STATED PROBLEM:
Lay out the entries as a two-column CSV with the headers field and answer, starting with the line that contains "order: Suliformes" and going on through the line that contains "common name: Great cormorant". Give one row per line, and put each text in its own quoted field with any line breaks turned into spaces.

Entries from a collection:

Begin

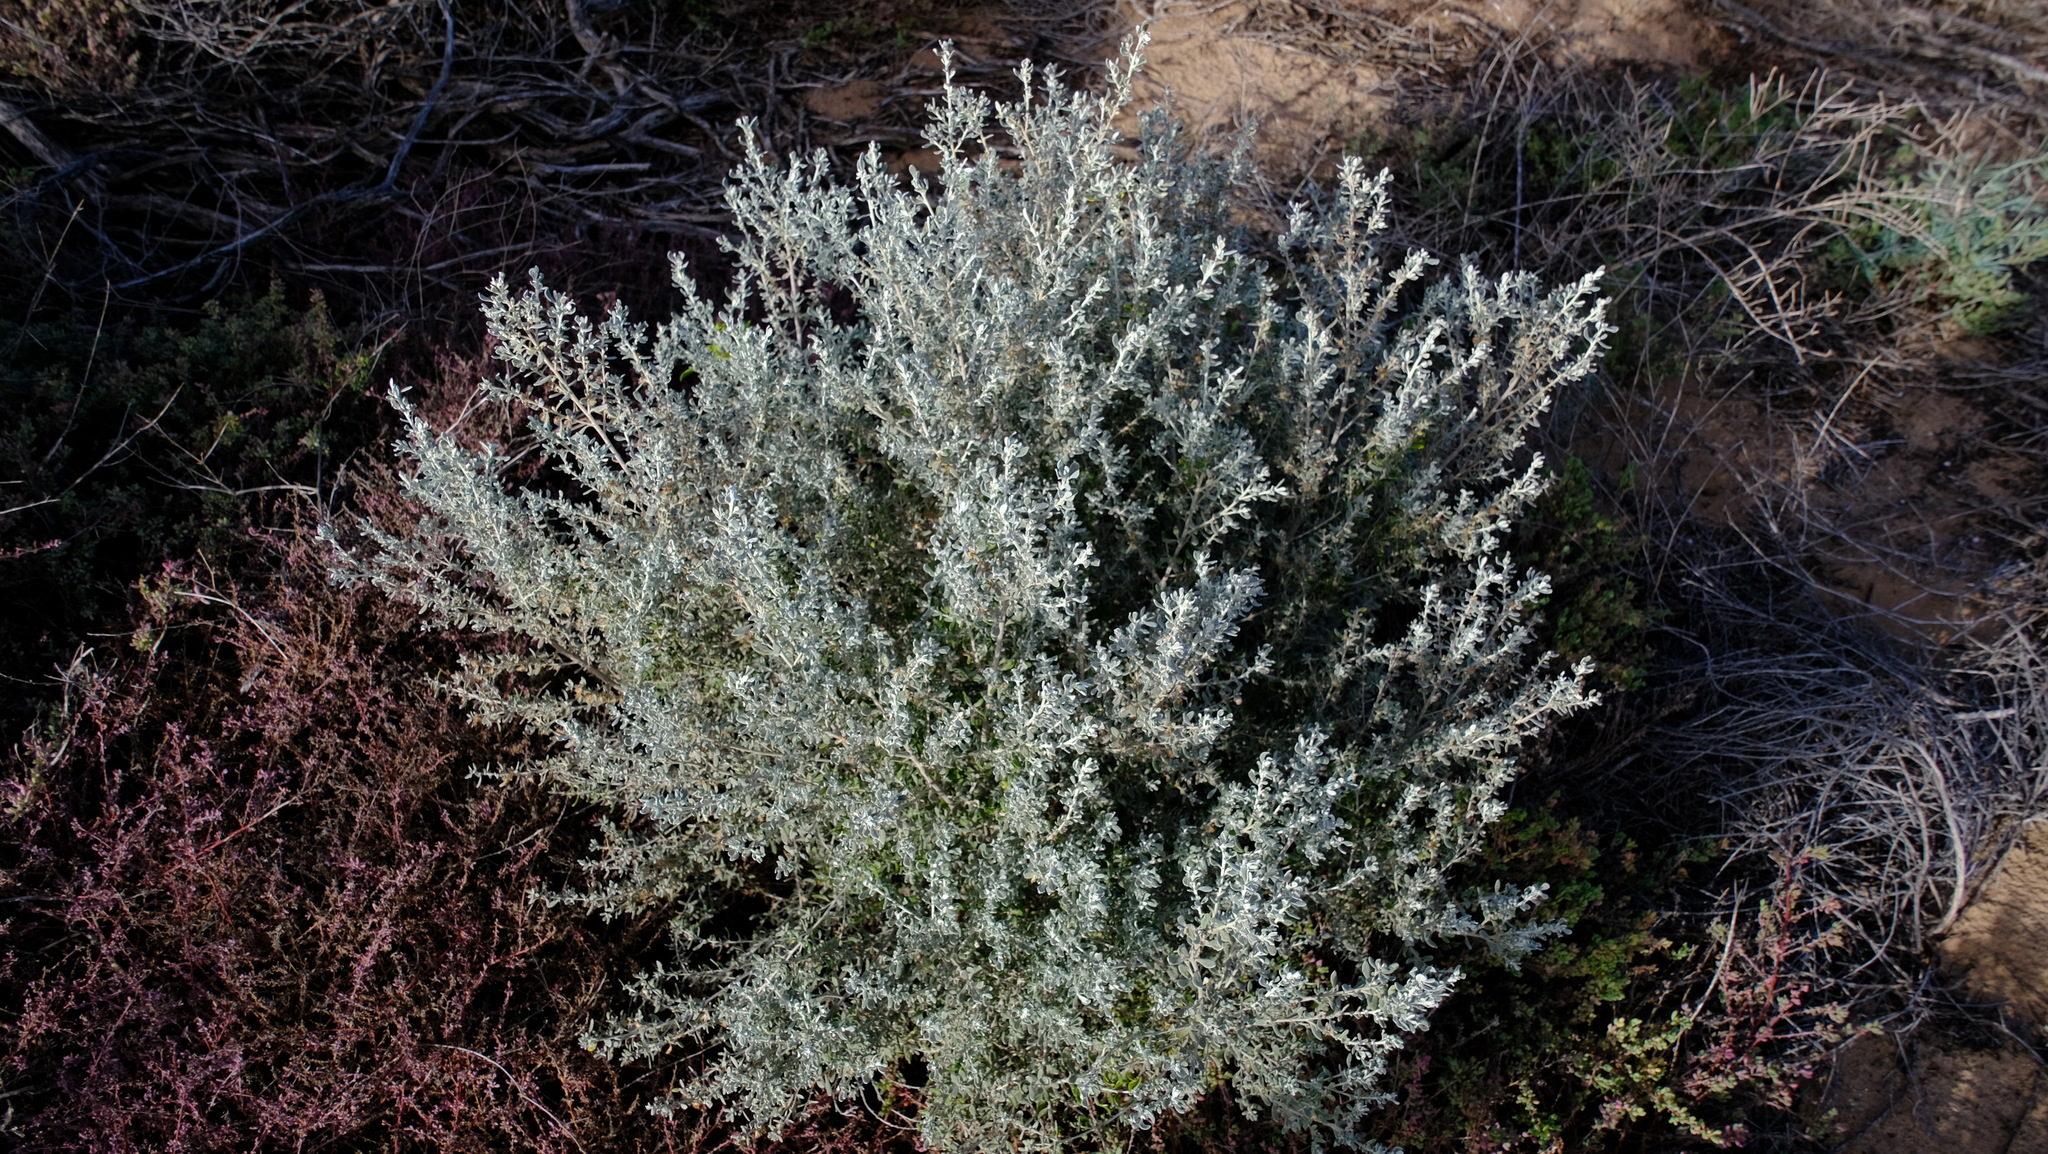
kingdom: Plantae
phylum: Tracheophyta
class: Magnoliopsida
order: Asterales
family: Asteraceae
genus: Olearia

End
Begin

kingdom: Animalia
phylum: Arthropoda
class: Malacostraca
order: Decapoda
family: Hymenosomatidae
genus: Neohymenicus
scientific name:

End
Begin

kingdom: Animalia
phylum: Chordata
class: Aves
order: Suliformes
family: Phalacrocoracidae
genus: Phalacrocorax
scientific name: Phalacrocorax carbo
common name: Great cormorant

End

RESULT OF THIS EXERCISE:
field,answer
"order:","Suliformes"
"family:","Phalacrocoracidae"
"genus:","Phalacrocorax"
"scientific name:","Phalacrocorax carbo"
"common name:","Great cormorant"